Reseña del libro Palacino es inocente

La palabra ‘corromper’ suele estar asociada con ofrecer sobornos o dádivas para recibir beneficios por parte de alguien. Sin embargo, su significado más básico es “alterar y trastocar la forma de algo”, según dice en el diccionario. Eso fue lo que pasó en Colombia con un famoso escándalo por el supuesto desfalco de dinero de la salud pública. 

El abogado y periodista investigador Alberto Donadío escudriñó acuciosamente ese caso y encontró información que contradice todo lo que señalaron los medios y los organismos del Estado que analizaron las cuentas de la empresa Saludcoop. Sus hallazgos lo llevaron a concluir que las acusaciones contra Carlos Palacino, presidente de aquella entidad, eran falsas. Con sustento documental, publicó en abril de 2023 el libro Palacino es inocente. 

Donadío explica en su texto que cuando apenas empezaban los años 90, el Estado colombiano tenía el control de la asistencia pública en salud. El Instituto de Seguros Sociales (ISS) recogía los aportes y brindaba atención por medio de sus propios hospitales, que gastaban el 60 por ciento del dinero para satisfacer exigencias de sus sindicatos. Entre tanto, los servicios eran limitados y la cobertura en el campo era casi inexistente. Quienes contribuían en aquel régimen a menudo se quejaban por la tardanza para conseguir citas o recibir medicamentos. 

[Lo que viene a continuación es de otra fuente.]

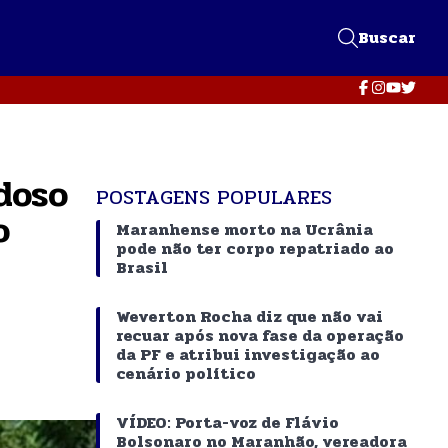
Buscar
doso
POSTAGENS POPULARES
o
Maranhense morto na Ucrânia
pode não ter corpo repatriado ao
Brasil
Weverton Rocha diz que não vai
recuar após nova fase da operação
da PF e atribui investigação ao
cenário político
VÍDEO: Porta-voz de Flávio
Bolsonaro no Maranhão, vereadora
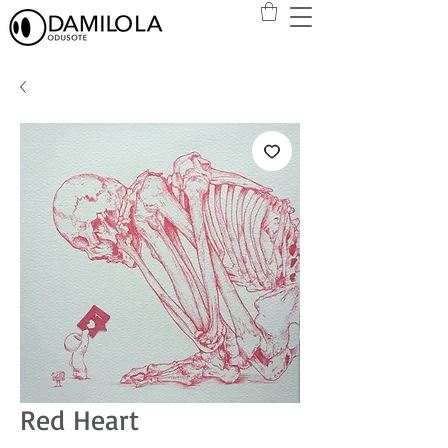
Red Heart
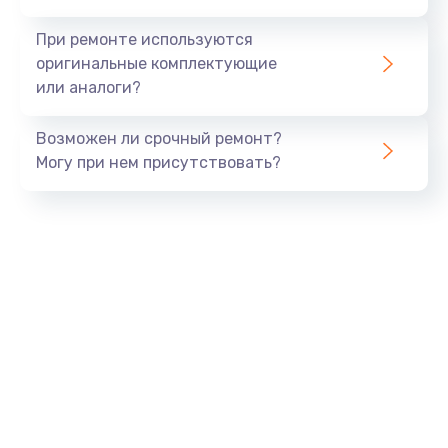
990 руб.
При ремонте используются
Заказать
оригинальные комплектующие
или аналоги?
Замена USB порта
Возможен ли срочный ремонт?
1060 руб.
Могу при нем присутствовать?
Заказать
Замена звуковой карты
1100 руб.
Заказать
Замена оперативной памяти
890 руб.
Заказать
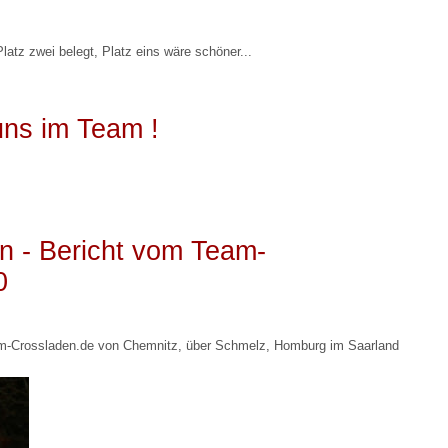
latz zwei belegt, Platz eins wäre schöner...
uns im Team !
n - Bericht vom Team-
0
-Crossladen.de von Chemnitz, über Schmelz, Homburg im Saarland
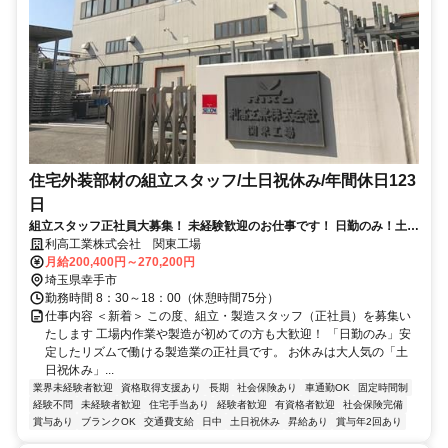
住宅外装部材の組立スタッフ/土日祝休み/年間休日123
日
組立スタッフ正社員大募集！ 未経験歓迎のお仕事です！ 日勤のみ！土日
祝休み！
利高工業株式会社 関東工場
月給200,400円～270,200円
埼玉県幸手市
勤務時間 8：30～18：00（休憩時間75分）
仕事内容 ＜新着＞ この度、組立・製造スタッフ（正社員）を募集い
たします 工場内作業や製造が初めての方も大歓迎！ 「日勤のみ」安
定したリズムで働ける製造業の正社員です。 お休みは大人気の「土
日祝休み」...
業界未経験者歓迎
資格取得支援あり
長期
社会保険あり
車通勤OK
固定時間制
経験不問
未経験者歓迎
住宅手当あり
経験者歓迎
有資格者歓迎
社会保険完備
賞与あり
ブランクOK
交通費支給
日中
土日祝休み
昇給あり
賞与年2回あり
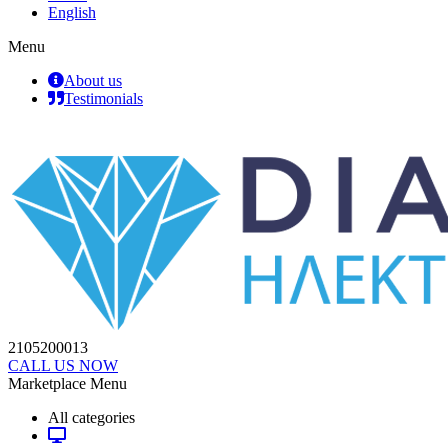
English
Menu
About us
Testimonials
2105200013
CALL US NOW
Marketplace Menu
All categories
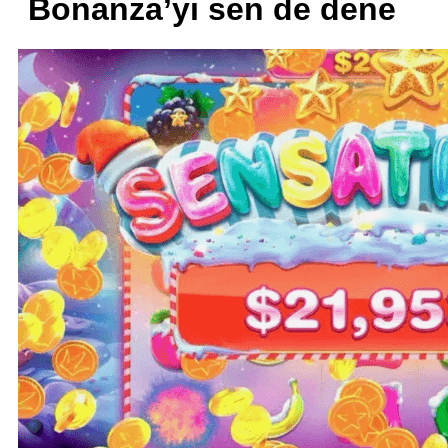
Bonanza’yı sen de dene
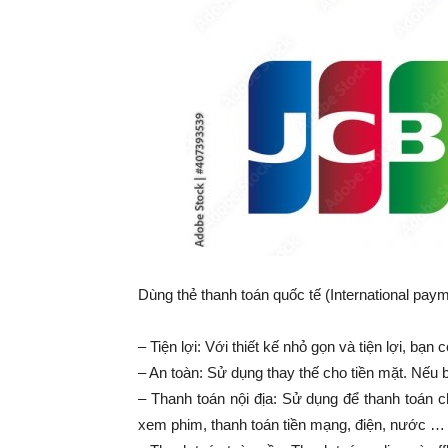
Dùng thẻ thanh toán quốc tế (International pay
– Tiện lợi: Với thiết kế nhỏ gọn và tiện lợi, bạn
– An toàn: Sử dụng thay thế cho tiền mặt. Nếu b
– Thanh toán nội địa: Sử dụng để thanh toán c
xem phim, thanh toán tiền mạng, điện, nước …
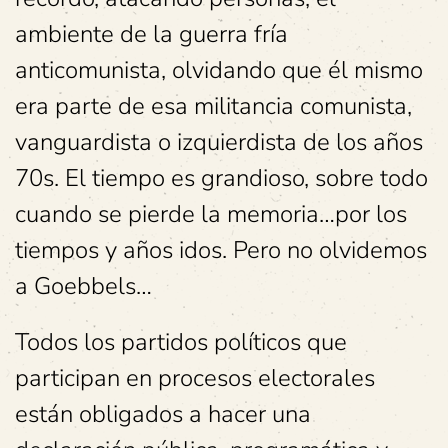
ambiente de la guerra fría
anticomunista, olvidando que él mismo
era parte de esa militancia comunista,
vanguardista o izquierdista de los años
70s. El tiempo es grandioso, sobre todo
cuando se pierde la memoria…por los
tiempos y años idos. Pero no olvidemos
a Goebbels…
Todos los partidos políticos que
participan en procesos electorales
están obligados a hacer una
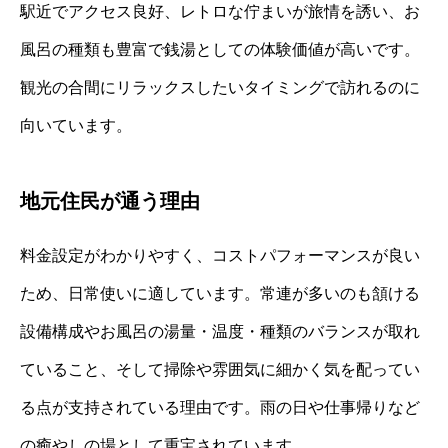
駅近でアクセス良好、レトロな佇まいが旅情を誘い、お
風呂の種類も豊富で銭湯としての体験価値が高いです。
観光の合間にリラックスしたいタイミングで訪れるのに
向いています。
地元住民が通う理由
料金設定がわかりやすく、コストパフォーマンスが良い
ため、日常使いに適しています。常連が多いのも頷ける
設備構成やお風呂の湯量・温度・種類のバランスが取れ
ていること、そして掃除や雰囲気に細かく気を配ってい
る点が支持されている理由です。雨の日や仕事帰りなど
の癒やしの場として重宝されています。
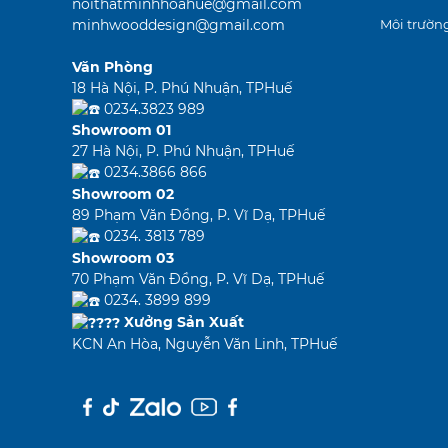
noithatminhhoahue@gmail.com
minhwooddesign@gmail.com
Môi trường
Văn Phòng
18 Hà Nội, P. Phú Nhuận, TPHuế
0234.3823 989
Showroom 01
27 Hà Nội, P. Phú Nhuận, TPHuế
0234.3866 866
Showroom 02
89 Phạm Văn Đồng, P. Vĩ Dạ, TPHuế
0234. 3813 789
Showroom 03
70 Phạm Văn Đồng, P. Vĩ Dạ, TPHuế
0234. 3899 899
Xưởng Sản Xuất
KCN An Hòa, Nguyễn Văn Linh, TPHuế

En 1993, el Congreso de la República aprobó la Ley 100, que creó un nuevo modelo. A partir de ese momento, las Entidades Promotoras de Salud (EPS) entraron a competir con el ISS. Ahora cada usuario tenía el poder de decidir a cuál ingresaba. Siete años más tarde, se acabó el seguro social porque nadie quería estar allí. Las EPS quedaron encargadas de recibir los aportes para entregárselos al gobierno, que luego definía cuánto dinero les devolvía a las empresas recaudadoras. La condición era que debían gastar como mínimo el 90 por ciento del presupuesto para atender a sus pacientes. Podían prestar servicios en sus propios hospitales y clínicas o contratar instituciones externas. Esto redujo los ingresos de los sindicatos. Ahí se inició una rivalidad entre estas organizaciones y las nuevas administradoras del sistema. 

En ese contexto, nació Saludcoop, una EPS creada por diferentes cooperativas. Carlos Palacino asumió la presidencia de aquella entidad. En 1997, la Corte Constitucional colombiana definió que las EPS podían quedarse con el dinero que les sobrara después de prestar los servicios y gastarlo libremente. Saludcoop aprovechó esa posibilidad para invertir utilidades en negocios que le permitieron atender mejor a sus afiliados y ampliar la cobertura. En poco tiempo creció más que sus competidores y empezó a contratar a sus propias empresas. Otras sociedades del sector de la salud se incomodaron y cuestionaron aquel comportamiento. 

Desde 2006, el gobierno retrasó gradualmente y por cinco años la entrega del dinero que le correspondía a Saludcoop, pero eso no impidió que la EPS recibiera ganancias. En 2009 sus utilidades alcanzaron los 57.000 millones de pesos y en 2010 llegaron a 16.000 millones. Para ese momento, su patrimonio era superior a los 550 mil millones de pesos. 

En 2011, altos funcionarios insinuaron que en Saludcoop estaban malgastando dinero. La prensa y los organismos de investigación convirtieron a Palacino en el estereotipo de la corrupción. El gobierno lo removió de su cargo, asumió el control de la EPS y al cabo de cuatro años la dejó con un saldo negativo de 2,88 billones de pesos. Donadío revisó los expedientes. Concluyó que fue el Estado el que asfixió económicamente la entidad y por eso contradice en su libro todo lo que han publicado los medios de comunicación respecto al caso.